• _Problem to solve_
Pick out every line of the records that contains the word "atrium", and copy each of those lines in full.

Stored records:
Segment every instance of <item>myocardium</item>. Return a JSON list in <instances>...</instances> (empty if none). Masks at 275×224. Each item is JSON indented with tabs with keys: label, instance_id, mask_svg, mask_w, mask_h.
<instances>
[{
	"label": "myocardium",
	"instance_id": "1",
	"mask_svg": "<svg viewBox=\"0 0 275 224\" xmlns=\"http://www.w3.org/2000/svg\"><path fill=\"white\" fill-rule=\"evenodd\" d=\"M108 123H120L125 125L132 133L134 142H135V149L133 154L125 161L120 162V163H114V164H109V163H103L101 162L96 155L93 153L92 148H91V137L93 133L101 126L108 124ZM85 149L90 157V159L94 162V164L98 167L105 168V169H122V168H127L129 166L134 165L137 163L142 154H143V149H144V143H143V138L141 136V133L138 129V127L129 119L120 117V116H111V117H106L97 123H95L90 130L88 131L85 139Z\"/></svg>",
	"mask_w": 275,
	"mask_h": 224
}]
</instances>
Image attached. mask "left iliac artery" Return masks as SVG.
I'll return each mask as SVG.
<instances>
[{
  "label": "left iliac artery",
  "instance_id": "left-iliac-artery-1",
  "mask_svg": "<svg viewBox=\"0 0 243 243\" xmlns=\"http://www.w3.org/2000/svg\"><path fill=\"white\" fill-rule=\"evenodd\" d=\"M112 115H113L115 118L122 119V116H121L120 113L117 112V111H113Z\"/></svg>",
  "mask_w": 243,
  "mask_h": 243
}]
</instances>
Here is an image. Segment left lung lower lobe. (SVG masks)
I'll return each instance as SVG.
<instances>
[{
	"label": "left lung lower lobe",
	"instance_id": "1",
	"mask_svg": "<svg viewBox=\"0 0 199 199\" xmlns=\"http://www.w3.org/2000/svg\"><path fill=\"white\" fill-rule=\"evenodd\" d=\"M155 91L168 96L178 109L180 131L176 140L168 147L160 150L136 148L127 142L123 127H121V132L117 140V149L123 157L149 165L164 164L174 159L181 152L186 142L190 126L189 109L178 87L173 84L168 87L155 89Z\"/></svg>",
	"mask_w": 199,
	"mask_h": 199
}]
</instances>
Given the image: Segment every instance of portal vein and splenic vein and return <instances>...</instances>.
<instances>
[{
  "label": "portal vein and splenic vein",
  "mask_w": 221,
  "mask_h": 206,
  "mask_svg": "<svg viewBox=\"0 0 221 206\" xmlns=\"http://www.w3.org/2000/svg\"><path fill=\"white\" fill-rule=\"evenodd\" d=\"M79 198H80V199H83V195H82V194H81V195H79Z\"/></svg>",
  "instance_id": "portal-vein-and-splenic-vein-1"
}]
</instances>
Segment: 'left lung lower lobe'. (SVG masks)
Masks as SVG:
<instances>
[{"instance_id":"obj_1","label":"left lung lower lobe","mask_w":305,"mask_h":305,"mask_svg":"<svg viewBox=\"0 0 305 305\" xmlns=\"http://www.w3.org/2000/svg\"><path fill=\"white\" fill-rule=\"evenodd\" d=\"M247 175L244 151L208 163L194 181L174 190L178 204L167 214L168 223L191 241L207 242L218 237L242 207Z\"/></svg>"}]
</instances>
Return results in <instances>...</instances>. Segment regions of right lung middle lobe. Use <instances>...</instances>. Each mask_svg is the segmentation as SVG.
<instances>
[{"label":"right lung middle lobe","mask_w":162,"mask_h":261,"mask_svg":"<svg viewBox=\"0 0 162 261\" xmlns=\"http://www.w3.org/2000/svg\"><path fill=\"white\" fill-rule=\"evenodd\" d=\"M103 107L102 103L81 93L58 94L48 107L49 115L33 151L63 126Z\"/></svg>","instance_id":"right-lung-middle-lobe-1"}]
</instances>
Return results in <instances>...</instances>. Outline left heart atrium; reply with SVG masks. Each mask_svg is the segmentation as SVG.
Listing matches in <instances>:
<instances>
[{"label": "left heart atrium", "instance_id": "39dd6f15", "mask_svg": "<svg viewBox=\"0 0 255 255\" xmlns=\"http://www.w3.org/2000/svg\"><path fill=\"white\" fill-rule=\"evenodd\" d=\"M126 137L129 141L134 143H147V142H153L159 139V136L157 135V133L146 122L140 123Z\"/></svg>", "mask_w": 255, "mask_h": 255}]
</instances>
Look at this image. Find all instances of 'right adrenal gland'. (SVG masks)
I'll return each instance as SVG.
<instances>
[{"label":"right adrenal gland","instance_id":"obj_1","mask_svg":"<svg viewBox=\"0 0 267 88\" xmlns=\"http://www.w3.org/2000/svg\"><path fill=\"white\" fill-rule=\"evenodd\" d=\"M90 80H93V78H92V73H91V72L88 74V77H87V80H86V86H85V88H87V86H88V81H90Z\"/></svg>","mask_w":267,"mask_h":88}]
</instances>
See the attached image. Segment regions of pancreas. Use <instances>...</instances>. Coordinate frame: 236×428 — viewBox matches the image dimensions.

• _Written solution_
Return results in <instances>...</instances>. Outline left heart atrium; reply with SVG masks. Each mask_svg is the segmentation as SVG.
[{"label": "left heart atrium", "instance_id": "39dd6f15", "mask_svg": "<svg viewBox=\"0 0 255 255\" xmlns=\"http://www.w3.org/2000/svg\"><path fill=\"white\" fill-rule=\"evenodd\" d=\"M126 137L129 141L134 143H147V142H153L159 139V136L157 135V133L146 122L140 123Z\"/></svg>", "mask_w": 255, "mask_h": 255}]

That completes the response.